A noite começou do lado de fora do teatro, na entrada, onde as pessoas formavam fila para assistir ao espetáculo. Foi montada uma infraestrutura em que foi exibido o vídeo Valtari, de Christian Larson, da Suécia. A exibição de trabalhos de videodança antes das apresentações faz parte do Festival Cuerpo Digital – Mostra “Miradas Corporales”, com curadoria de Sofía Orihuela, da Bolívia.

Logo após as portas foram abertas e as pessoas tiveram acesso ao teatro. Os bailarinos já estavam no palco, aguardando o terceiro sinal.

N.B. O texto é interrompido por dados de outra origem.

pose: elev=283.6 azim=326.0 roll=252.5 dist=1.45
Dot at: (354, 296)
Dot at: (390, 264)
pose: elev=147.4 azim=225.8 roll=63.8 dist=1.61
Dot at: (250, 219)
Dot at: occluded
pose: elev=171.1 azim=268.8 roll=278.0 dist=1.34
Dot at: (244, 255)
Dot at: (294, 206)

Anayara Martins, Debora Rosa Higa, Nathalia Spósito, Tanara Maciel, Paulo Henrique, Tayla Borges, Ana Carol e Leonardo Borges convidaram o público a entrar no universo das transformações que a poesia de Clarice Lispector evoca.

A Cia. do Mato, neste trabalho, questiona a si mesma e ao público “o quão é importante sair da rotina, experimentar novos caminhos, saborear novas conversas; descobrir corporalmente a fragilidade da mudança e a coragem e arriscar tudo por um algo mais”.

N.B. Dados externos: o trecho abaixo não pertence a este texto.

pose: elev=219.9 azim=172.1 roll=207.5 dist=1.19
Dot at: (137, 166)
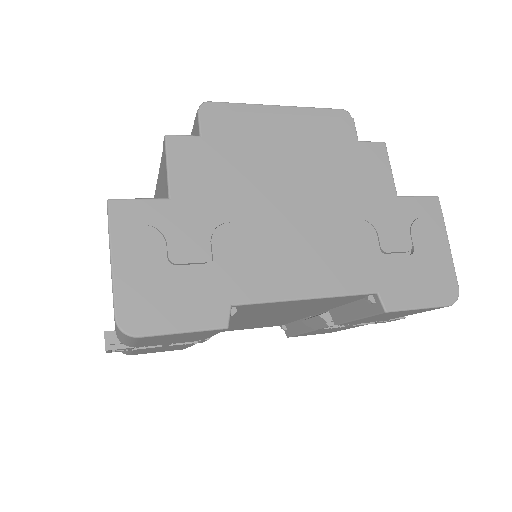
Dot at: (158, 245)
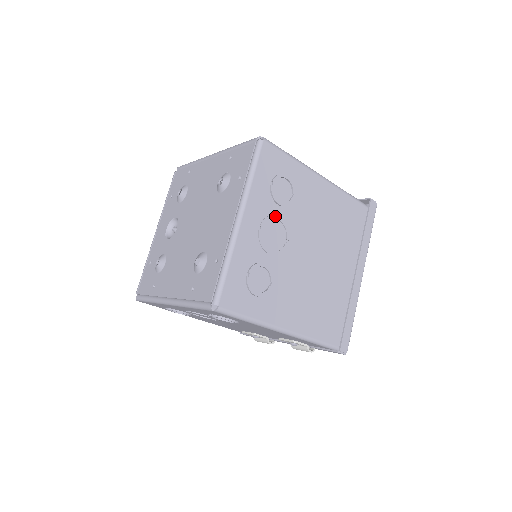
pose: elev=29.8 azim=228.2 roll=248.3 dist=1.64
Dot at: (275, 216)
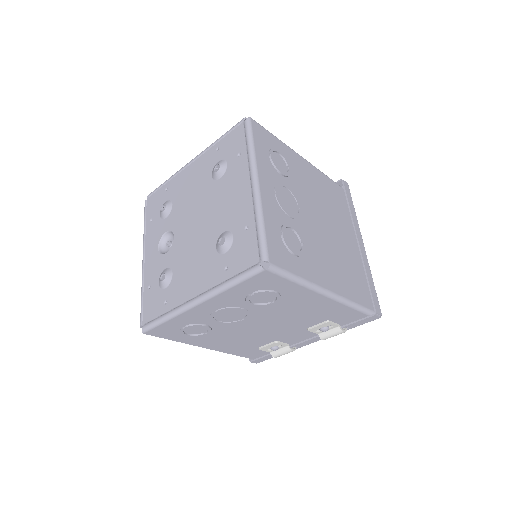
Dot at: (282, 184)
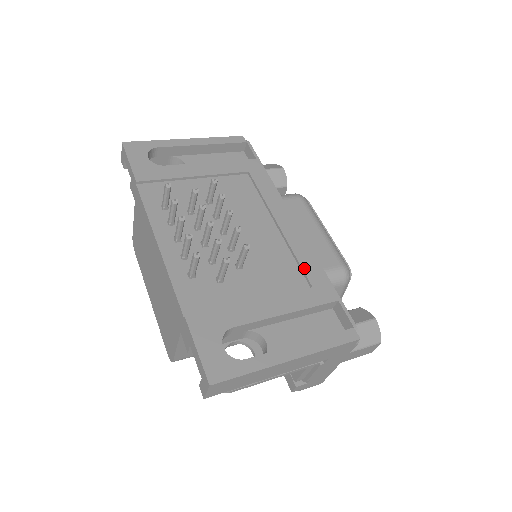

A direção artística é de Chico Neller, iluminação de Expedito di Montebranco, trilha sonora de Jonas Feliz, figurino de Jane Rosa e preparação corporal de Júlio César Floriano.

Após a apresentação, o público teve a oportunidade de entrar em contato com os artistas, o diretor, o iluminador e a crítica de arte Sandra Meyer, professora do Curso de Artes Cênicas da Universidade do Estado de Santa Catarina (Udesc), convidada pela Fundação de Cultura para participar dos debates com o objetivo de pensar e refletir a dança em Mato Grosso do Sul.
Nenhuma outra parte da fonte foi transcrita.